Abstract

We report the fatigue damage behavior of a Zr61Ti2Cu25Al12 (ZT1) bulk metallic glass (BMG), which was known to have a record-high fracture toughness. The ZT1 exhibits the highest fatigue endurance limit among all BMGs, with a normalized fatigue limit of σa=440MPa (in four-point bending at a loading ratio of 0.1), or ∼0.27 of its tensile strength. The crack-growth resistance in the stress/life tests arises from crack-tip plastic shielding due to prolific shear-banding, as well as deflected crack path following a “zigzag” pattern.

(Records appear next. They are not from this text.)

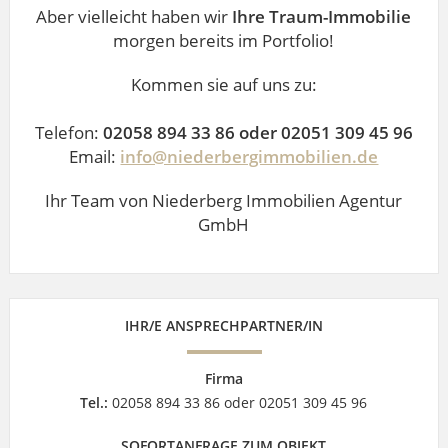
Aber vielleicht haben wir
Ihre Traum-Immobilie
morgen bereits im Portfolio!
Kommen sie auf uns zu:
Telefon:
02058 894 33 86 oder 02051 309 45 96
Email:
info@niederbergimmobilien.de
Ihr Team von Niederberg Immobilien Agentur
GmbH
IHR/E ANSPRECHPARTNER/IN
Firma
Tel.:
02058 894 33 86 oder 02051 309 45 96
SOFORTANFRAGE ZUM OBJEKT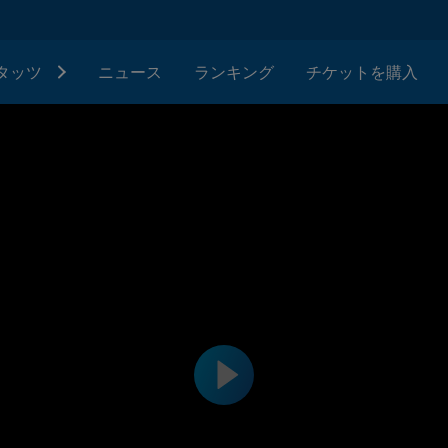
タッツ
ニュース
ランキング
チケットを購入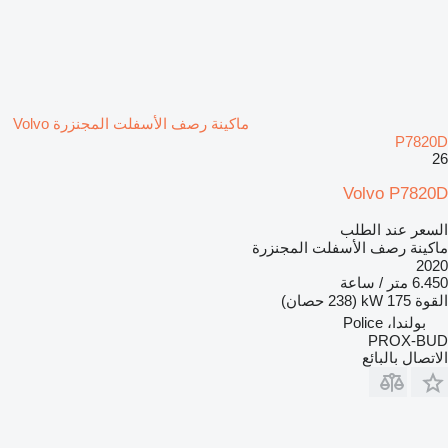
ماكينة رصف الأسفلت المجنزرة Volvo
P7820D
26
Volvo P7820D
السعر عند الطلب
ماكينة رصف الأسفلت المجنزرة
2020
6.450 متر / ساعة
القوة
175 kW (238 حصان)
بولندا، Police
PROX-BUD
الاتصال بالبائع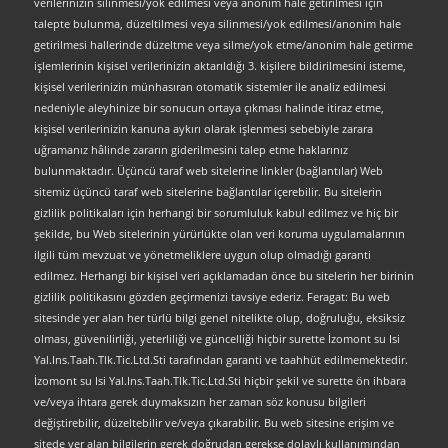
verilerinizin silinmesi/yok edilmesi veya anonim hale getirilmesi için
talepte bulunma, düzeltilmesi veya silinmesi/yok edilmesi/anonim hale
getirilmesi hallerinde düzeltme veya silme/yok etme/anonim hale getirme
işlemlerinin kişisel verilerinizin aktarıldığı 3. kişilere bildirilmesini isteme,
kişisel verilerinizin münhasıran otomatik sistemler ile analiz edilmesi
nedeniyle aleyhinize bir sonucun ortaya çıkması halinde itiraz etme,
kişisel verilerinizin kanuna aykırı olarak işlenmesi sebebiyle zarara
uğramanız hâlinde zararın giderilmesini talep etme haklarınız
bulunmaktadır. Üçüncü taraf web sitelerine linkler (bağlantılar) Web
sitemiz üçüncü taraf web sitelerine bağlantılar içerebilir. Bu sitelerin
gizlilik politikaları için herhangi bir sorumluluk kabul edilmez ve hiç bir
şekilde, bu Web sitelerinin yürürlükte olan veri koruma uygulamalarının
ilgili tüm mevzuat ve yönetmeliklere uygun olup olmadığı garanti
edilmez. Herhangi bir kişisel veri açıklamadan önce bu sitelerin her birinin
gizlilik politikasını gözden geçirmenizi tavsiye ederiz. Feragat: Bu web
sitesinde yer alan her türlü bilgi genel nitelikte olup, doğruluğu, eksiksiz
olması, güvenilirliği, yeterliliği ve güncelliği hiçbir surette İzomont su Isi
Yal.Ins.Taah.Tlk.Tic.Ltd.Sti tarafından garanti ve taahhüt edilmemektedir.
İzomont su Isi Yal.Ins.Taah.Tlk.Tic.Ltd.Sti hiçbir şekil ve surette ön ihbara
ve/veya ihtara gerek duymaksızın her zaman söz konusu bilgileri
değiştirebilir, düzeltebilir ve/veya çıkarabilir. Bu web sitesine erişim ve
sitede yer alan bilgilerin gerek doğrudan gerekse dolaylı kullanımından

The relation between the range of stress intensity factor (ΔK) and the crack-growth rate (crack extension per cycle, da/dN) was also determined. ZT1 shows a fatigue threshold, ΔKth, of 2.8MPa√m, which appears to be related to the onset of shear band nucleation. Three distinct regimes of fatigue crack growth were observed, with different slopes in the da/dN–ΔK curve, attributable to different micromechanisms. In the Paris regime, each fatigue striation on fracture surface is generated by a number of loading cycles, rather than by a single loading cycle. In general, the ΔKth of a BMG approximately scales with its fracture toughness. At different levels of ΔK, shear bands appear to play different roles, either facilitating or blunting the crack growth.